Georges Ibrahim Abdallah, l’homme libre qui ne pouvait pas sortir de prison

Condamné en 1987 et libérable depuis 1999, le défenseur de la cause palestinienne Georges Ibrahim Abdallah est pourtant toujours derrière les barreaux au pays des Droits de l’Homme. Il porte le nom d’un scandale d’état imprégné de pressions étatsuniennes. Retour sur le cas du plus vieux prisonnier politique d’Europe.

Vous l’avez peut-être aperçu en levant la tête vers le ciel ou depuis votre pare-brise. Peut-être simplement passer sur les réseaux sociaux. Il virevoltait depuis le viaduc Saint-Jacques de Clermont, pointant vers le boulevard Cote Blatin à hauteur du supermarché.

Le drapeau est imposant et aux couleurs de la Palestine. Il représente Georges Ibrahim Abdallah et accompagne le dernier rebondissement d’un des scandales d’état les plus silencieux du pays.

Accusé de complicité de meurtre en 1982 en France où il est envoyé pour soutenir la résistance palestinienne, Georges Abdallah a passé 40 années derrière les barreaux. Le juge de remise des peines examine son cas après une 12ème demande de recours et alors que le prisonnier a purgé sa peine depuis 1999. On vous raconte son histoire.

Au pays du Cèdre

Georges Abdallah est né et a grandi dans une famille de 9 enfants au nord du Liban. C’est très tôt qu’il prend l’injustice en horreur. La cause palestinienne devient vite la boussole de son voyage de résistant. Après des études à Beyrouth, il devient instituteur. Issu d’une famille chrétienne, il croit plus en Marx et Lénine.
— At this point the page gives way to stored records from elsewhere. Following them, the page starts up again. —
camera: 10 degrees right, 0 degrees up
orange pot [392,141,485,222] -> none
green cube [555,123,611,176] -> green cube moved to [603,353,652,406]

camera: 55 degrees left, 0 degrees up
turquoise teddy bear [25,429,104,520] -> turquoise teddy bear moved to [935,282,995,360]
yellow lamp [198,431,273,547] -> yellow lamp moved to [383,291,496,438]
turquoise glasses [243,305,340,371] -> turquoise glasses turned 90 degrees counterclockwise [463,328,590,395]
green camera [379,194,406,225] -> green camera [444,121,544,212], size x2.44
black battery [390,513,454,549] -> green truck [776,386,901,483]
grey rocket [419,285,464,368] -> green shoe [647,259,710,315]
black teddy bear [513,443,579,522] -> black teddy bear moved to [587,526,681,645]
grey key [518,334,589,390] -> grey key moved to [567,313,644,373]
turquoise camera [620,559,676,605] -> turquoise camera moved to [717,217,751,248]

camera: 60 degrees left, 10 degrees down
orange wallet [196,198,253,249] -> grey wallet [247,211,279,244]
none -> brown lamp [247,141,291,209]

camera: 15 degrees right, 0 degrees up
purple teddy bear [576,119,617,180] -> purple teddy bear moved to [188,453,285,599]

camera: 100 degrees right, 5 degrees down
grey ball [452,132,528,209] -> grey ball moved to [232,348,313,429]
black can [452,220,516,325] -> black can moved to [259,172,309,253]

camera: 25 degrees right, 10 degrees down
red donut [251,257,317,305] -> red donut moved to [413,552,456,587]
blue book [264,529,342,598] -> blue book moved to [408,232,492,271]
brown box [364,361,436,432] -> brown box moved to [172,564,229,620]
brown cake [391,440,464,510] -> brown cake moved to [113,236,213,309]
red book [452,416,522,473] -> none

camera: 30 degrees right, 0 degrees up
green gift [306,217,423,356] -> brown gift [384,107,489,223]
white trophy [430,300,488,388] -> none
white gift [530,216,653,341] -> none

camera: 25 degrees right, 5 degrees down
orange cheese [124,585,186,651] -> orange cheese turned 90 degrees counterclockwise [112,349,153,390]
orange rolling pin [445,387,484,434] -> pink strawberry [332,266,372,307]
Il participe au Front Populaire de Libération de la Palestine avant d’intensifier ses actions.

Résistance armée

En 1979, il cofonde les Fractions armées révolutionnaires libanaises, organisation communiste et anti-impérialiste dans le contexte de la guerre au Liban. Trois ans plus tard, Israël attaque son pays sous l’œil impassible des Etats-Unis. Envoyé en France pour soutenir la résistance palestinienne, Georges Ibrahim Abdallah est condamné à la perpétuité pour complicité d’assassinat en 1982 d’un diplomate américain et d’un autre israélien. Il est arrêté en 1984 pour détention d’armes et usage de faux papiers.

Crédit : AFPS 63

Si aucune preuve tangible ne permet d’affirmer son implication, le contexte ne joue pas en sa faveur. Au début de l’année 1987, des attentats à Paris font quatorze morts et plus de deux cents blessés. Surtout, Abdallah ne trahie pas ses convictions et se déclare solidaire de la lutte et des FARL.

Tous égaux devant la loi ?

40 années. Georges Ibrahim Abdallah est considéré comme le plus ancien prisonnier politique d’Europe. 40 ans de conduite exemplaire sous le numéro d’écrou 2388/A221. Ce dernier a achevé sa peine incompressible depuis le 27 octobre 1999. Il est donc libérable depuis le siècle dernier. Onze remises de peine lui ont été refusées depuis.

Mais après ces nombreux recours, la Cour de cassation a estimé qu’il pouvait être libéré s’il est expulsé vers le Liban. Pourtant, aucune demande de libération ne peut être faite tant qu’un arrêté d’expulsion n’est pas émis par le Ministre de l’Intérieur. Mais de Manuel Valls à Gérald Darmanin, les différents Ministres de l’Intérieur ont tous refusé son expulsion.

Pour les États-Unis, une libération de Georges Ibrahim Abdallah serait une victoire pour le Hezbollah libanais alors que le conflit avec Israël fait rage.

La 12ème sera-t-elle la bonne ?

Les juges d’applications des peines ont rendu visite au prisonnier lundi 7 octobre afin d’examiner sa douzième demande de libération. Le 5 avril 2024, plusieurs organisations dont la Ligue des Droits de l’Homme ont interpellé le Président de la République, sans réponse à ce jour. Le 7 octobre, jour de nouveau jugement, le Front Populaire Révolutionnaire Antifasciste 63 a déployé le drapeau de Georges Ibrahim Abdallah au-dessus du viaduc de Saint-Jacques pour apporter son soutien. Le verdict devrait être connu d’ici une dizaine de jours alors que selon la Convention Européenne des Droits de l’Homme, il est interdit de maintenir un condamné en prison « sans aucun espoir de sortie ».